Due to the unprecedented size, scale and severity of the COVID-19 pandemic, state and local public health agencies need extensive contact tracing support. State and local health and human services agencies are working now to hire skilled contact tracers to help safely reopen local economies.
Conduent can help states quickly ramp up their contact tracing community resources, by adding skilled case managers, disease investigators, contact tracing tools and trained personnel, or even contact center support services. We have the skilled personnel, proven tools and contact center resources to help you engage with people and resolve your state’s contact tracing challenges.
To help everyone better understand how and why this is needed, here’s a handy list of five things to understand about contact tracing:
- Scientists and global public health authorities agree, no country or region can safely reopen without significant testing, contact tracing, and isolating of those who test positive for COVID-19. While the actual number of contact tracers needed may vary, the National Association of County and City Health Officials (NACCHO) recommends 30 workers per 100,000 constituents are needed to overcome the COVID-19 pandemic. Contact tracing is a cornerstone of public health surveillance and has been used to overcome pandemics from Smallpox to Ebola, to H1N1 and SARS.

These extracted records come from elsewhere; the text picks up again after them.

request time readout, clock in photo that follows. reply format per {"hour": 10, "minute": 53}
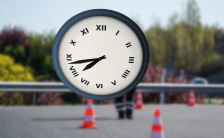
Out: {"hour": 7, "minute": 43}
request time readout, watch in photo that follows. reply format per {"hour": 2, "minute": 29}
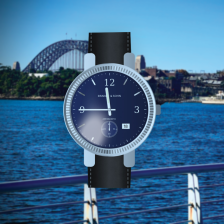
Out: {"hour": 11, "minute": 45}
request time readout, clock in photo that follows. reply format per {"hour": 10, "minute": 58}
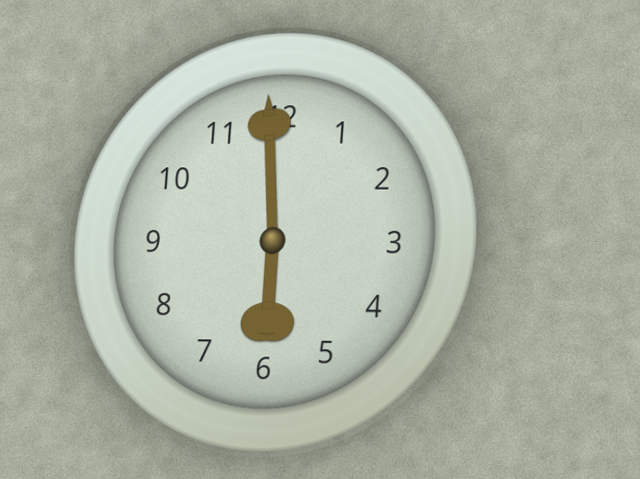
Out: {"hour": 5, "minute": 59}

- In the U.S., state and local health and human services agencies must find a way to quickly ramp up contact tracing to track and monitor COVID-19 cases. The CDC offers specific guidelines for state and local public health agencies, explaining that contact tracers must “quickly locate and talk with patients, assist in arranging for patients to isolate themselves, and work with patients to identify people with whom the patients have been in close contact so the contact tracer can locate them.”
- Rising federal COVID-19 funding, combined with state requirements to quickly shift agency personnel to remote work, start COVID-19 testing and contact tracing, in addition to ramping up unemployment and social support services, is driving states to search for ways to quickly meet surging constituent service demands. Recent research from eRepublic indicates IT spending for state and local government Health and Human Services is growing faster than most other public sector areas and is on track to reach $28.6 billion in 2020.
- To track and monitor patients and those exposed to COVID-19, state and local public health agencies must enlist skilled contact tracers trained to use multiple investigative techniques. Although technological tools such as Maven can help track, monitor and report on cases of COVID-19, no tools available can replace those elements where a human touch is required. As the Johns Hopkins Bloomberg School of Public Health reports, contact tracers must assess whether people need help during quarantine periods. “They must understand each contact’s living arrangements, whether they share a bathroom, and if they can take necessary steps to reduce transmission risk.” Not all patients can respond to email or ‘app’ requests once diagnosed, for example. Not all patients have the means to self-quarantine without assistance such as food, shelter, or medical interventions. This is why the currently proposed U.S. congressional funding bill includes an estimated $46 billion to cover the cost of 100,000 contact tracers, along with hotels, food, and medical resources for patients and contacts during quarantine periods.
- As of June 1st, approximately 6 million people worldwide have been confirmed infected, and more than 400,000 have died, including more than 106,000 in the U.S., according to research from Johns Hopkins University. Because COVID-19 is so highly infectious and peaks on or before symptom onset, contact tracing is most effective when implemented early, according to recent research from the medical journal Nature. The quicker states, localities and territories can ramp up contact tracing to help contain the spread, the better positioned they will be to make informed decisions to protect people, at least until a vaccine is made widely available.